Talimogene laherparepvec, or T-VEC, is a modified form of the herpes simplex 1 virus that is injected directly into a tumor. It causes cancer cells to burst and activates the immune system to attack tumors.
Researchers at Moffitt Cancer Center are now investigating if T-VEC can target triple-negative breast cancer.
“While some features of triple-negative breast cancer make the tumor more aggressive, those same features can make the tumor more susceptible to oncolytic viruses. Oncolytic viruses like tumors that are rapidly dividing because then it can recruit more cell machinery to make more virus when they’re activated,” said Dr. Hatem Soliman, a breast oncologist.
A previous Moffitt study found triple-negative breast cancer patients whose tumors were injected with T-VEC while undergoing chemotherapy were more likely to have no viable cancer left in their breasts or lymph nodes after the tissue was surgically removed.
A new study investigated if analyzing a tumor’s genetic material could better predict which triple-negative breast cancer patients would benefit from T-VEC and chemotherapy prior to surgery. The data was presented at the 2023 American Society of Clinical Oncology Annual Meeting.
“We were able to utilize a lot of our technology and research capabilities to analyze samples from these tumors prior to treatment in order to extract RNA and DNA genetic material and sequence this information in order to understand how genes were being turned on or off within the tumors, and also potentially what mutations were harbored within the tumors,” said Soliman, the lead trial investigator.
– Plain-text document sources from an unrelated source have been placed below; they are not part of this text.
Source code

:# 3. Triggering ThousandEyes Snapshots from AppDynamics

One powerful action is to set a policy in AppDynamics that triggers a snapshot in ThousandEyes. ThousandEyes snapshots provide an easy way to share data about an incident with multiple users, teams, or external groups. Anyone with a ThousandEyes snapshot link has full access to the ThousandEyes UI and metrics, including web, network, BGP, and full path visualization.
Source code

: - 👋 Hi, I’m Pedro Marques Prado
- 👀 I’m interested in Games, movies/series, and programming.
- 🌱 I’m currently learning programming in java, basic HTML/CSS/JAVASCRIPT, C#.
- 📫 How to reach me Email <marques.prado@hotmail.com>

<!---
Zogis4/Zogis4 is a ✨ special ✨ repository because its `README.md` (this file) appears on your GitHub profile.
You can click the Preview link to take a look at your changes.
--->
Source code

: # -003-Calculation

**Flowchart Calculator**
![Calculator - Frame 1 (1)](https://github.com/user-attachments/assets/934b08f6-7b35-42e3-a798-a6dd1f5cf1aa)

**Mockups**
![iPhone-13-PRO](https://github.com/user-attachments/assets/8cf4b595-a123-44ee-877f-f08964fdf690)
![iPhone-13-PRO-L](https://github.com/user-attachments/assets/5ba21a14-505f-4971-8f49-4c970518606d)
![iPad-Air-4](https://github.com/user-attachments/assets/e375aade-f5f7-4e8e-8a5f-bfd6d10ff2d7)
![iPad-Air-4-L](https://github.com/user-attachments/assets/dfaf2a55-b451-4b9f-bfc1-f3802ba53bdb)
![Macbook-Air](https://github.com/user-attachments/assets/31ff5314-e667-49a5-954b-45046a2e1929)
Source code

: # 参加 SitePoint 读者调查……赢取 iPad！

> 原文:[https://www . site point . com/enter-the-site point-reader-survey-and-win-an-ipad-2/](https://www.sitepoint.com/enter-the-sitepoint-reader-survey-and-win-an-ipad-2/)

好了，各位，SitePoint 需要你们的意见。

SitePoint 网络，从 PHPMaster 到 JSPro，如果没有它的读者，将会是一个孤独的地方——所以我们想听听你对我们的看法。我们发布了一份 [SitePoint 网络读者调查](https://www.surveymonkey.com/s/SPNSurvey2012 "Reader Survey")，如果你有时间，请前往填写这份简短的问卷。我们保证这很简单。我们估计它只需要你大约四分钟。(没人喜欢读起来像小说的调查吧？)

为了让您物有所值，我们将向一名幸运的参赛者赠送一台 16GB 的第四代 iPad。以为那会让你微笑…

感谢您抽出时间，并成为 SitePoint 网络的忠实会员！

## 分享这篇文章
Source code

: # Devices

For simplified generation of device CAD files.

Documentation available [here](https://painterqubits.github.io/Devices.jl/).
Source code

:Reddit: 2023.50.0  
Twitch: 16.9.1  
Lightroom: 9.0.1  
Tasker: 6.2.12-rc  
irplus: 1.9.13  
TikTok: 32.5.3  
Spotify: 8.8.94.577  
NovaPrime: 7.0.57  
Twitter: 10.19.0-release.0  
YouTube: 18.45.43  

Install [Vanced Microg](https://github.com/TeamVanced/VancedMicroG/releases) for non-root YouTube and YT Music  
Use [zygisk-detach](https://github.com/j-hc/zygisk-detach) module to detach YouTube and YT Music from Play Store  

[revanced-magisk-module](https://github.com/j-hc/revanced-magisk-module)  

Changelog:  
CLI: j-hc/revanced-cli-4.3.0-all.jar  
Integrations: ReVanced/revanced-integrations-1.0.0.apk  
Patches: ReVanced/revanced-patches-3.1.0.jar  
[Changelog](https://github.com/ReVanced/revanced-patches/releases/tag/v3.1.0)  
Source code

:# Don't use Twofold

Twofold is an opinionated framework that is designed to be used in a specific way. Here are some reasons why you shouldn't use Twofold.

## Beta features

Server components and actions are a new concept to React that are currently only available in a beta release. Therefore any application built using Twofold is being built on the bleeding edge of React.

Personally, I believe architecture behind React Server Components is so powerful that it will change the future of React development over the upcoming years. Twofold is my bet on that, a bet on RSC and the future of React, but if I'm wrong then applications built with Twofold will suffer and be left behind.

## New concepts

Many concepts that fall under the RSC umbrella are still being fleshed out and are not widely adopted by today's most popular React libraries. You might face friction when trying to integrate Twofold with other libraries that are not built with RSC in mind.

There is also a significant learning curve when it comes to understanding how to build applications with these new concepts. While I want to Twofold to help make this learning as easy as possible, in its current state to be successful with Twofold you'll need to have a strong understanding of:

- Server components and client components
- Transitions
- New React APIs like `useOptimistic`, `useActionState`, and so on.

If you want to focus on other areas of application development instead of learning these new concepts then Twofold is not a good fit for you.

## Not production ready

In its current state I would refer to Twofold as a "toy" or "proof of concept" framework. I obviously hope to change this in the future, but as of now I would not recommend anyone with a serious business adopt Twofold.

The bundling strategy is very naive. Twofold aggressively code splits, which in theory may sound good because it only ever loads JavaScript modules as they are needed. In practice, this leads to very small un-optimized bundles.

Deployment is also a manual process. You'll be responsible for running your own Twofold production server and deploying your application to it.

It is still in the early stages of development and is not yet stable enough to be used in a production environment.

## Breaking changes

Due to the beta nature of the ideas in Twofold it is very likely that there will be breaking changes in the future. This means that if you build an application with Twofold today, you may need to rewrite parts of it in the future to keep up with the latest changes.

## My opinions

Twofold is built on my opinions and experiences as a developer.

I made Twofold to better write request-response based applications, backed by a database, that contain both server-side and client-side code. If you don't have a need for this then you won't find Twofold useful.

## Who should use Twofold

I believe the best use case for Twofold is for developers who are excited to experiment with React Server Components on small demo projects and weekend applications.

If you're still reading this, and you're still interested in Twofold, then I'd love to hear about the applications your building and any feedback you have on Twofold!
The study compared women who responded well to the treatment with those who did not, hoping to identify certain genetic markers that predict response and find clues to treatment resistance. Researchers were ultimately able to identify several genes that were upregulated in women who had a complete response, as well as a gene called EIF2A that was associated with a poorer response to therapy. This could help physicians handpick patients who would benefit from the T-VEC and chemotherapy combination therapy in the future.
“There are some genetic findings here that are interesting to look at. We want to continue to pursue this research because it appears to be something promising,” Soliman said. “We are hoping the work we have published serves as a foundation for building up ways to investigate oncolytic viruses in the treatment of triple-negative breast cancer.”